*Task to complete*. Copy the data. Keep every character as given.

═══ Record extracts

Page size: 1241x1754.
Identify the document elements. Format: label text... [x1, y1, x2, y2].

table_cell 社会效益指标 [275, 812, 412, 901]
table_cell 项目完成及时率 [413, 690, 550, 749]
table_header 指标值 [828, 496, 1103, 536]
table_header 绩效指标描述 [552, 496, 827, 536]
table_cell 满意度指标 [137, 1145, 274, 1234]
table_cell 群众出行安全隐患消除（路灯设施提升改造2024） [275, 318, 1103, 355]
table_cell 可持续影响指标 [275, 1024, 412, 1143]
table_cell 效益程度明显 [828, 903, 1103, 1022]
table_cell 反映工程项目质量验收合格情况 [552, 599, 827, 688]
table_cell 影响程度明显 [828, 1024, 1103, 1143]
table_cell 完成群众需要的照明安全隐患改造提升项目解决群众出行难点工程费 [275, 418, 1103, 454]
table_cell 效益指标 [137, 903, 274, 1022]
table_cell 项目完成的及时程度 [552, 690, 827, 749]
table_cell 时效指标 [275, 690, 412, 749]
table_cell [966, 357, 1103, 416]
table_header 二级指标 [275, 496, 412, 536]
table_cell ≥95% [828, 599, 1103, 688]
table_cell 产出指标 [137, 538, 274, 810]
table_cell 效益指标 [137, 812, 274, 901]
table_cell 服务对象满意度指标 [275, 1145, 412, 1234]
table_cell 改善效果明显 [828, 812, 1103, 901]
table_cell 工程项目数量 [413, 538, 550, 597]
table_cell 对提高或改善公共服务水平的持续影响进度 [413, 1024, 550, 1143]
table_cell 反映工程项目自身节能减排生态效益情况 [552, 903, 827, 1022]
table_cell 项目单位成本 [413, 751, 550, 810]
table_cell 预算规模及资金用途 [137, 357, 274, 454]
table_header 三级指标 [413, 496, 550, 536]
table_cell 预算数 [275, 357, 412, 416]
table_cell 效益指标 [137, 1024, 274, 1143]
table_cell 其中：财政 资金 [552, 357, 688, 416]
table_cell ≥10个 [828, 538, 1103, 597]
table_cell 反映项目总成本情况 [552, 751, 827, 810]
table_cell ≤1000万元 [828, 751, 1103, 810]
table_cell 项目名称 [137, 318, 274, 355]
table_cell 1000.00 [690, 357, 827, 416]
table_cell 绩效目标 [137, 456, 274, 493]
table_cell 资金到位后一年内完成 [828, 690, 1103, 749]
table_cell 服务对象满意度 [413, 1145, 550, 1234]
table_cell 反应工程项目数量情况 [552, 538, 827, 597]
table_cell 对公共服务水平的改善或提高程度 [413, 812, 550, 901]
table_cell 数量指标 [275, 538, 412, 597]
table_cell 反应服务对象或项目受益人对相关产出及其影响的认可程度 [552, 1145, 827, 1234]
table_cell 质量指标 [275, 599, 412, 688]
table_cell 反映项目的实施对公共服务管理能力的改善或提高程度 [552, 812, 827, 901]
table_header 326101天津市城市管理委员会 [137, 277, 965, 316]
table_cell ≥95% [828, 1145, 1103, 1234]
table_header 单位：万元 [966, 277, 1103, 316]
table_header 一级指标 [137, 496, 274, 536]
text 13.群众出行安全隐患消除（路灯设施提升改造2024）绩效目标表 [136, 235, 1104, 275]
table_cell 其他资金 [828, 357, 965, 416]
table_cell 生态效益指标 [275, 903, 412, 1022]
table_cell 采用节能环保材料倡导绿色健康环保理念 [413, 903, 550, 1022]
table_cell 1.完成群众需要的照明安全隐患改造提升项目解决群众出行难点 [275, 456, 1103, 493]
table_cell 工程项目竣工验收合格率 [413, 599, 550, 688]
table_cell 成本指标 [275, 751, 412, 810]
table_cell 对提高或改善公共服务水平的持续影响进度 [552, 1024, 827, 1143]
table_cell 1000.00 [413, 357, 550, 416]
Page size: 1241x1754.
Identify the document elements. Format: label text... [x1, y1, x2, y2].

══════

*Written reply*.
Page size: 1241x1754.
Identify the document elements. Format: label text... [x1, y1, x2, y2].

table_cell 社会效益指标 [275, 812, 412, 901]
table_cell 项目完成及时率 [413, 690, 550, 749]
table_header 指标值 [828, 496, 1103, 536]
table_header 绩效指标描述 [552, 496, 827, 536]
table_cell 满意度指标 [137, 1145, 274, 1234]
table_cell 群众出行安全隐患消除（路灯设施提升改造2024） [275, 318, 1103, 355]
table_cell 可持续影响指标 [275, 1024, 412, 1143]
table_cell 效益程度明显 [828, 903, 1103, 1022]
table_cell 反映工程项目质量验收合格情况 [552, 599, 827, 688]
table_cell 影响程度明显 [828, 1024, 1103, 1143]
table_cell 完成群众需要的照明安全隐患改造提升项目解决群众出行难点工程费 [275, 418, 1103, 454]
table_cell 效益指标 [137, 903, 274, 1022]
table_cell 项目完成的及时程度 [552, 690, 827, 749]
table_cell 时效指标 [275, 690, 412, 749]
table_cell [966, 357, 1103, 416]
table_header 二级指标 [275, 496, 412, 536]
table_cell ≥95% [828, 599, 1103, 688]
table_cell 产出指标 [137, 538, 274, 810]
table_cell 效益指标 [137, 812, 274, 901]
table_cell 服务对象满意度指标 [275, 1145, 412, 1234]
table_cell 改善效果明显 [828, 812, 1103, 901]
table_cell 工程项目数量 [413, 538, 550, 597]
table_cell 对提高或改善公共服务水平的持续影响进度 [413, 1024, 550, 1143]
table_cell 反映工程项目自身节能减排生态效益情况 [552, 903, 827, 1022]
table_cell 项目单位成本 [413, 751, 550, 810]
table_cell 预算规模及资金用途 [137, 357, 274, 454]
table_header 三级指标 [413, 496, 550, 536]
table_cell 预算数 [275, 357, 412, 416]
table_cell 效益指标 [137, 1024, 274, 1143]
table_cell 其中：财政 资金 [552, 357, 688, 416]
table_cell ≥10个 [828, 538, 1103, 597]
table_cell 反映项目总成本情况 [552, 751, 827, 810]
table_cell ≤1000万元 [828, 751, 1103, 810]
table_cell 项目名称 [137, 318, 274, 355]
table_cell 1000.00 [690, 357, 827, 416]
table_cell 绩效目标 [137, 456, 274, 493]
table_cell 资金到位后一年内完成 [828, 690, 1103, 749]
table_cell 服务对象满意度 [413, 1145, 550, 1234]
table_cell 反应工程项目数量情况 [552, 538, 827, 597]
table_cell 对公共服务水平的改善或提高程度 [413, 812, 550, 901]
table_cell 数量指标 [275, 538, 412, 597]
table_cell 反应服务对象或项目受益人对相关产出及其影响的认可程度 [552, 1145, 827, 1234]
table_cell 质量指标 [275, 599, 412, 688]
table_cell 反映项目的实施对公共服务管理能力的改善或提高程度 [552, 812, 827, 901]
table_header 326101天津市城市管理委员会 [137, 277, 965, 316]
table_cell ≥95% [828, 1145, 1103, 1234]
table_header 单位：万元 [966, 277, 1103, 316]
table_header 一级指标 [137, 496, 274, 536]
text 13.群众出行安全隐患消除（路灯设施提升改造2024）绩效目标表 [136, 235, 1104, 275]
table_cell 其他资金 [828, 357, 965, 416]
table_cell 生态效益指标 [275, 903, 412, 1022]
table_cell 采用节能环保材料倡导绿色健康环保理念 [413, 903, 550, 1022]
table_cell 1.完成群众需要的照明安全隐患改造提升项目解决群众出行难点 [275, 456, 1103, 493]
table_cell 工程项目竣工验收合格率 [413, 599, 550, 688]
table_cell 成本指标 [275, 751, 412, 810]
table_cell 对提高或改善公共服务水平的持续影响进度 [552, 1024, 827, 1143]
table_cell 1000.00 [413, 357, 550, 416]
Page size: 1241x1754.
Identify the document elements. Format: label text... [x1, y1, x2, y2].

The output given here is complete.